This blog recaps a preview of our webinar, “Building an Efficient and Effective Product Development Process” – Click HERE to watch the entire video.
Building an Efficient and Effective Product Development Process
Managing shifting priorities, complex requirements, and compliance across teams is no easy task. But optimizing your workflows could make the difference between staying competitive and falling behind.
Join Patrick Knowles, Senior Solutions Consultant at Jama Software, for this 45 minute webinar to learn how to build more efficient and effective product development processes — and avoid the preventable setbacks caused by outdated workflows.
What you’ll gain:
- Understand how ineffective requirements processes lead to costly delays
- Discover strategies to accelerate development with structured, fine-grained data
- Improve visibility and collaboration to address risks early
- Learn how dynamic workflows replace outdated, linear processes for greater success
Whether you’re tackling recurring challenges or looking to refine your team’s processes, this session will provide practical solutions backed by industry insights and real-world success.
Patrick Knowles: Hello everyone. My name is Patrick Knowles and I come from a background of systems engineering across the aerospace and defense industry in both defense and commercial space. During my time in industry, I was a Systems Engineer, Lead Systems Engineer, and Systems Engineering Manager, where I’ve been privileged to see multiple different product development processes and life cycles.

**GIVEN DATA:**
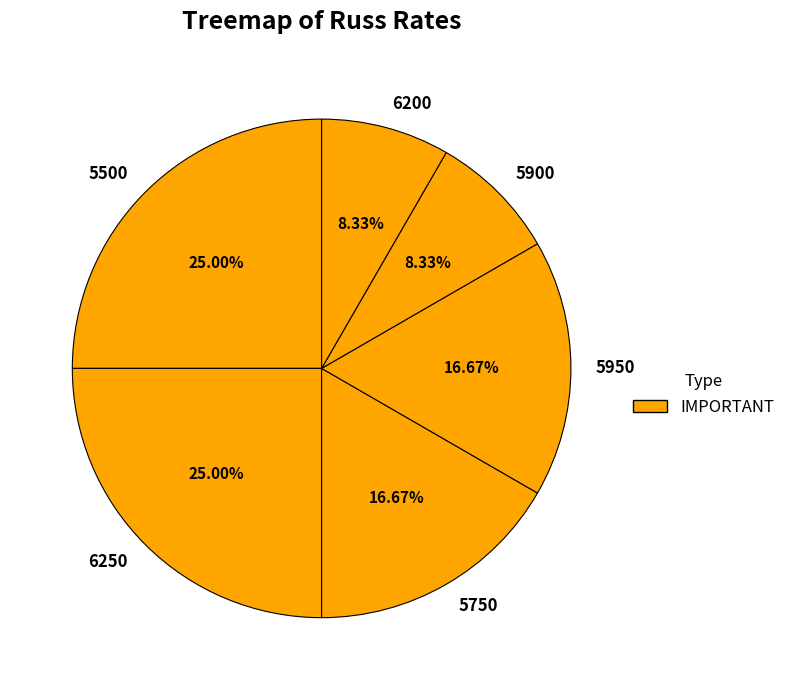

Combined, do 6200 and 5500 account for over 50%?

No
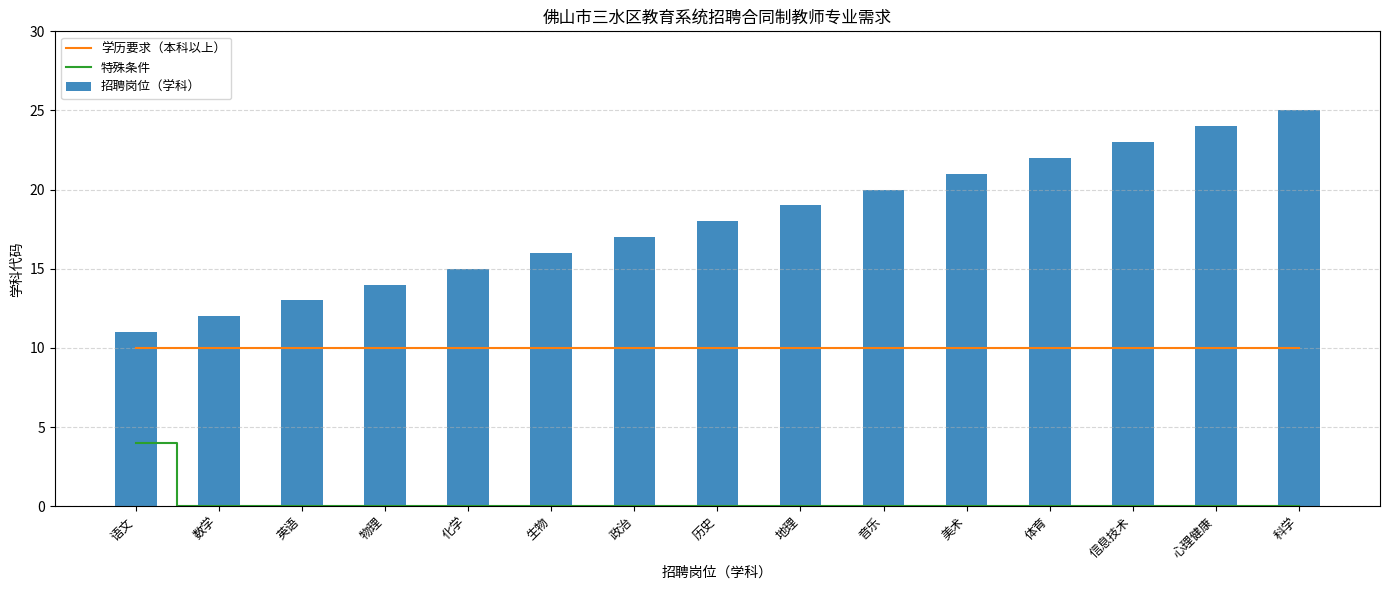

What are all the series names shown in the legend?

学历要求（本科以上）, 特殊条件, 招聘岗位（学科）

**APPLY WHAT YOU READ:**
(1) Reproduce the webinar recap from "Join Patrick Knowles, Senior" to "and real-world success.".
(2) List the points the webinar recap gives under "What you’ll gain:".
(3) Continue the webinar recap on product development processes, picking up after its final sentence.

**RESULTS FOR THE EXERCISE:**
(1)
Join Patrick Knowles, Senior Solutions Consultant at Jama Software, for this 45 minute webinar to learn how to build more efficient and effective product development processes — and avoid the preventable setbacks caused by outdated workflows.
What you’ll gain:
- Understand how ineffective requirements processes lead to costly delays
- Discover strategies to accelerate development with structured, fine-grained data
- Improve visibility and collaboration to address risks early
- Learn how dynamic workflows replace outdated, linear processes for greater success
Whether you’re tackling recurring challenges or looking to refine your team’s processes, this session will provide practical solutions backed by industry insights and real-world success.

(2)
- Understand how ineffective requirements processes lead to costly delays
- Discover strategies to accelerate development with structured, fine-grained data
- Improve visibility and collaboration to address risks early
- Learn how dynamic workflows replace outdated, linear processes for greater success

(3)
Today I want to share my experience in industry and marry that with how Jama Connect can help each of your teams be empowered to effectively improve and develop products. During today’s webinar, I will share the key challenges of developing complex products and how Jama Connect can help alleviate these pain points. This will include how collaboration can mitigate issues, teams face, how compliance to standards and regulations can be simplified, and how to accelerate the final portion of product development, V&V.
What we’re hearing from customers is that they need to move faster, that their products are becoming more complex, and integration of the engineered products as well as within teams is becoming increasingly common. In engineering, we like to go fast. We like to run first and fail early, none of which is inherently bad. However, when teams are unprepared for the inevitable mistake or misstep, things can fall off the rails pretty quickly.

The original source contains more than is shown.